Volatility is defined as the measure of short-term price fluctuations. When trading on the stock market, some short-term traders depend on volatility in order to profit from quick price swings in the market. However, others prefer the less volatile and less risky investment. For this reason, short-term traders invest on forex while buy-and-hold prefer stocks.

Leverage

Leverage provides the springboard for building equity with a very small investment. The stock market has a 2:1 leverage while the forex market offers a 50:1 leverage. However, it is worth noting that leverage is not a good thing. It can also destroy a trading account.

Trading Hours

The trading hours can also be a crucial factor in deciding whether to invest on stocks or forex. Robert Peter Janitzek reveals that trading hours for stocks are usually the exchange hours while for forex, it is usually round-the-clock.

Simplicity of Market

There are around 2,800 stocks on the New York Stock Exchange and another 3,100 in NASDAQ. In Forex, while there are dozens of currencies being traded, only the four major pairs are traded. Here, obviously one will know the better investment option.

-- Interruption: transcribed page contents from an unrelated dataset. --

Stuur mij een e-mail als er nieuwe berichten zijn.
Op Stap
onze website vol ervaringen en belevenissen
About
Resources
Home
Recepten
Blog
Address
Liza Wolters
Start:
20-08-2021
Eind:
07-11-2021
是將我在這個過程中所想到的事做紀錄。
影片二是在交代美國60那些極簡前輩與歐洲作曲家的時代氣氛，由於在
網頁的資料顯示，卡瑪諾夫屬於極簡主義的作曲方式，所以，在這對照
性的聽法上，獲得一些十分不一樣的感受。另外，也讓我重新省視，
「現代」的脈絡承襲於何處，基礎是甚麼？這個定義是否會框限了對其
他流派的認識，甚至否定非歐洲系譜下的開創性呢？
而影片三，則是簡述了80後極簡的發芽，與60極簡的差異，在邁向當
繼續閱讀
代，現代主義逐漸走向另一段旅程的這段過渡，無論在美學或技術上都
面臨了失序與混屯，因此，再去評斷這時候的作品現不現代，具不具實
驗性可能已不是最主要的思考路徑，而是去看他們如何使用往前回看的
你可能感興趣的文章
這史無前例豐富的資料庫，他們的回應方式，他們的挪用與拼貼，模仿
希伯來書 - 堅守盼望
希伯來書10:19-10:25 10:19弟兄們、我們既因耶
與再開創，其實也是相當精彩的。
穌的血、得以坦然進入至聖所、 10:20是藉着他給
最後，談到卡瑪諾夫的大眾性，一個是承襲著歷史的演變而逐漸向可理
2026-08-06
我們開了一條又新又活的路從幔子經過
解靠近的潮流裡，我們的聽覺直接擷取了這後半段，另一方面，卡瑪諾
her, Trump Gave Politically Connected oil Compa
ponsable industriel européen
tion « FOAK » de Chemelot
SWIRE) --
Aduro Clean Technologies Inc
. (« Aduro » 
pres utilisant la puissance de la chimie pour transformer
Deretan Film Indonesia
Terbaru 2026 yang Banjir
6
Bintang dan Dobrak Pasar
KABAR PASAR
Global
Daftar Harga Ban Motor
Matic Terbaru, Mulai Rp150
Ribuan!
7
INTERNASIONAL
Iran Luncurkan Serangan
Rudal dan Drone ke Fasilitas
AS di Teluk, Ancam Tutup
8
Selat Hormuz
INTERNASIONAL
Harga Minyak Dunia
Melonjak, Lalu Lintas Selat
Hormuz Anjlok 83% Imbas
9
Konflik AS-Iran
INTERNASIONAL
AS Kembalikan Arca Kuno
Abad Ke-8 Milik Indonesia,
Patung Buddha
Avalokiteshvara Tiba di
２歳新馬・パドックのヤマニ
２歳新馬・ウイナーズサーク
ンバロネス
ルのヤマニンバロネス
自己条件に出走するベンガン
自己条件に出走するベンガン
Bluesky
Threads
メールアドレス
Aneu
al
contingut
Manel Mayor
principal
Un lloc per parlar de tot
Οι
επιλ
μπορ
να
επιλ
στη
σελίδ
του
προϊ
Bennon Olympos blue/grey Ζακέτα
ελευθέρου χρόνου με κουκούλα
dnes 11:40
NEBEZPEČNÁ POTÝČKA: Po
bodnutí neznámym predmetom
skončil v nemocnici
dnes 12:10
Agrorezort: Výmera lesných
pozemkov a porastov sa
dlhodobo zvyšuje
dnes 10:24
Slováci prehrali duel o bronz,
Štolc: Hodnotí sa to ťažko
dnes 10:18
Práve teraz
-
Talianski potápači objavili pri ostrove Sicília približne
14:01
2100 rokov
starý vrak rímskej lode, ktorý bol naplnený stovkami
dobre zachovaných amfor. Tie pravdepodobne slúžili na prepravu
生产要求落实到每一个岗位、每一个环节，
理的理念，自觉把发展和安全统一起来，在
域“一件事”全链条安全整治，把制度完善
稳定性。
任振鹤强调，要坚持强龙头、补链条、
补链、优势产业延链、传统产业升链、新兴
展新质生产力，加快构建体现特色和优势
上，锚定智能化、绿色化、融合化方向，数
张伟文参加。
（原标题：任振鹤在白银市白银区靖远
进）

Susceptibility To Manipulation

The stock market can be subjected to manipulation. By buying and selling in larger amounts, large companies can move certain stocks. They are also susceptible to analyst’s recommendation and news events.

Meanwhile, compared to stock market trading, the forex market cannot be manipulated. Large companies do not have the capability to move a currency. Even banks cannot manipulate forex to move the price of currencies in their favor.

The debate on which between stocks and forex is the best investment option will never end. Hopefully, this article will help you decide.